[[ Material for this task, beginning ]]

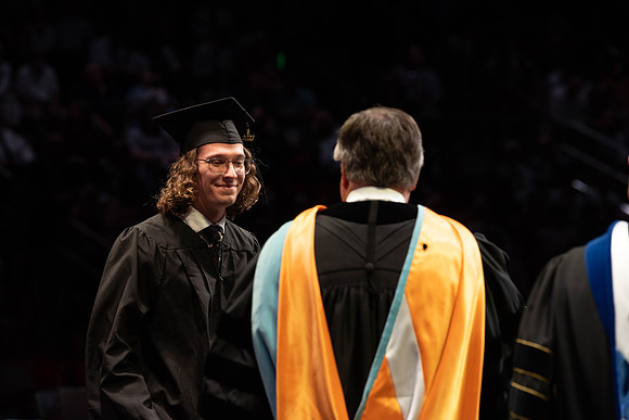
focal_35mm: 160
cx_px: 314
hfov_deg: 12.8
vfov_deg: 8.6
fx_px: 2796
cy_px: 210
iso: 1600
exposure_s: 1/320
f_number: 4.5
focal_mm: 160
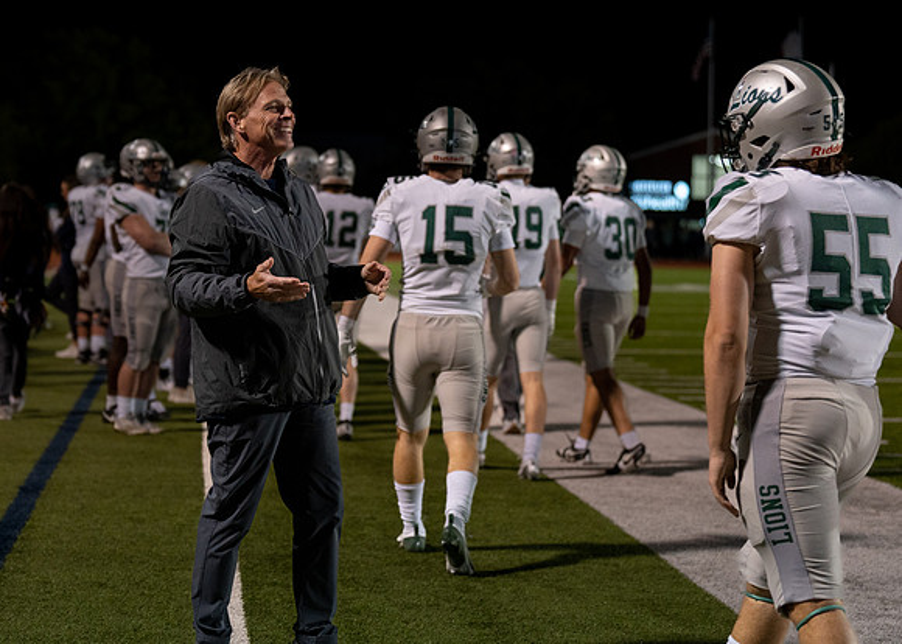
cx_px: 308
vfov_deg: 15.8
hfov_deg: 21.9
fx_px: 2318
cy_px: 250
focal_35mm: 91
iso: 1000
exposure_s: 1/500
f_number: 2.8
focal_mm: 70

[[ Material for this task, end ]]

● **Task directions**:
Drop the images, then copy the data exactly.

● **Written response**:
focal_35mm: 160
cx_px: 314
hfov_deg: 12.8
vfov_deg: 8.6
fx_px: 2796
cy_px: 210
iso: 1600
exposure_s: 1/320
f_number: 4.5
focal_mm: 160
cx_px: 308
vfov_deg: 15.8
hfov_deg: 21.9
fx_px: 2318
cy_px: 250
focal_35mm: 91
iso: 1000
exposure_s: 1/500
f_number: 2.8
focal_mm: 70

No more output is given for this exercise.